Jan. 6, 2026 The Wall Street Journal
President Trump’s embrace of military interventionism in Latin America has led to the diplomatic equivalent of embarrassed coughing from the U.S.’s allies in Europe. But his renewed designs on the Danish territory of Greenland are causing growing alarm.
Since Saturday’s U.S. military raid on Caracas that captured Venezuelan strongman Nicolás Maduro, Trump has threatened to use force elsewhere in the Western Hemisphere and redoubled his demand for a U.S. takeover of Greenland.
Denmark has urged the U.S. to stop threatening the territory of a historic ally and warned that any U.S. military operation to seize Greenland would spell the end of the North Atlantic Treaty Organization. Major European NATO members rallied to Denmark’s side, calling on the U.S. to choose cooperation, not coercion, in a joint statement on Tuesday.
The past few days have renewed fears in Europe that the Western alliance is fracturing. Trump’s growing taste for big-stick diplomacy in the Americas is adding to fears among traditional allies that the U.S. is actively dismantling the post-World War II international order, based on principles such as protecting the sovereignty of states and limiting the use of military force.
In its place, allies fear, is a division of the world into great-power spheres of influence, with the U.S., China and Russia becoming regional hegemons while curtailing the sovereignty of smaller countries.
Faced with that specter, European governments’ instinct has been to try to salvage what’s left of the West, including by taking an emollient line on U.S. intervention in Venezuela to avoid angering Trump.
In European capitals, the message has been good riddance to Maduro—but that Trump’s way of removing him maybe wasn’t ideal.

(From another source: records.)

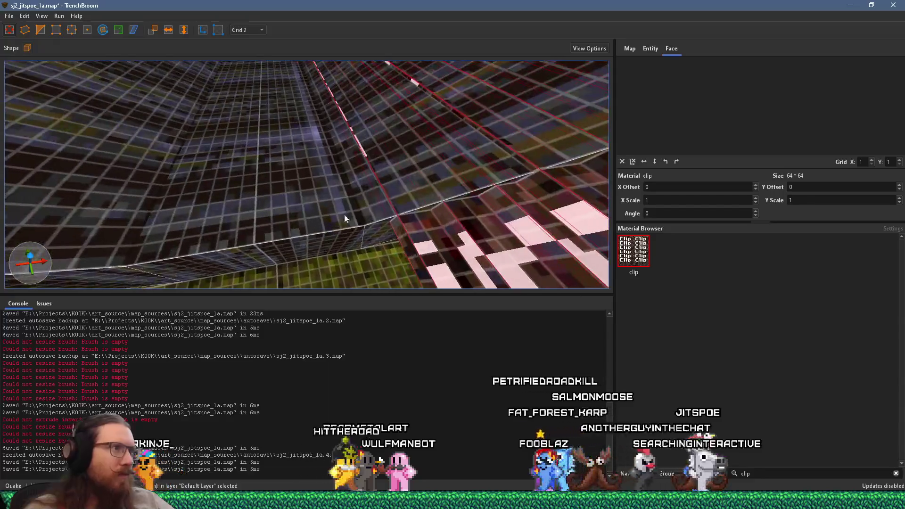
mouse_move(407, 232)
mouse_down()
mouse_move(371, 237)
mouse_move(341, 193)
mouse_move(388, 230)
mouse_move(351, 216)
mouse_up()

French President Emmanuel Macron initially said Venezuelans could rejoice at Maduro’s fall. A spokeswoman later said the president didn’t support the method of military intervention. German Chancellor Friedrich Merz and U.K. Prime Minister Keir Starmer avoided taking a view on whether the U.S. raid on Caracas violated international law.
European leaders’ caution drew widespread criticism at home, with politicians and commentators saying the continent is failing to stand up for the rules-based international order, at the same time as it is trying to defend that order against the Russian invasion of Ukraine.
“Europeans are afraid of Trump,” said Pascal Boniface, director of the Institute for International and Strategic Affairs, a think tank in Paris. “I think this fear will fuel the aggressive Donald Trump more than it will calm him down.”
Russia’s war on Ukraine and its broader assault on Europe’s post-Cold War order are the main reasons for the continent’s reluctance to criticize Trump, many officials and analysts say.
Europe’s democracies are reviving their military spending after years of neglect, but still aren’t capable of containing an expansionist Russia without U.S. military might.
But Trump’s first year back in power has already led to a crisis of trust in the trans-Atlantic alliance, leading critics in Europe to wonder why governments are still desperate to avoid angering him.
The White House’s proposals to end the war in Ukraine, widely seen as favoring Russia, were followed by the publication of a new U.S. National Security Strategy that defines Europe’s immigration policies—but not Russian revanchism—as a problem for U.S. security.
In contrast with their reticence on Venezuela, European governments saw little choice but to speak out on Greenland.
Trump has framed his desire to control Greenland as a matter of national defense. “We need Greenland from a national security situation. It’s so strategic,” Trump told reporters aboard Air Force One on Sunday.
European alarm has grown further as other administration officials echo Trump’s rhetoric. Top White House aide Stephen Miller questioned Denmark’s right to control Greenland in an interview with CNN on Monday, saying Greenland should “obviously” belong to the U.S. because the U.S. was the dominant power in NATO. He declined to rule out a military operation, adding that nobody would fight the U.S. military for Greenland.
Denmark has said there is no need for the U.S. to take over Greenland to protect American security. The U.S. already has a military base on the island and can work with Greenland and Denmark to expand its presence under existing treaties.
On Tuesday the leaders of France, Germany, the U.K., Italy, Poland and Spain backed Denmark’s position in a joint statement, calling for respect for territorial integrity and cooperation with the U.S. on Arctic security. Only Danes and Greenlanders can decide their own fate, the statement said.
Whether Trump moves on Greenland could depend on how the U.S. intervention in Venezuela pans out, said Nathalie Tocci, a former diplomatic adviser to the European Union and a professor at Johns Hopkins School of Advanced International Studies.
If Trump succeeds in securing the obedience of Venezuela’s remaining leadership and U.S. control of its oil production, “then in that scenario the appetite for intervention can only grow, whether it’s in Greenland, Mexico or Colombia,” said Tocci.
“But if the U.S. gets bogged down in a Latin American mess, then the appetite and capacity to intervene in other parts of the world will diminish,” she said.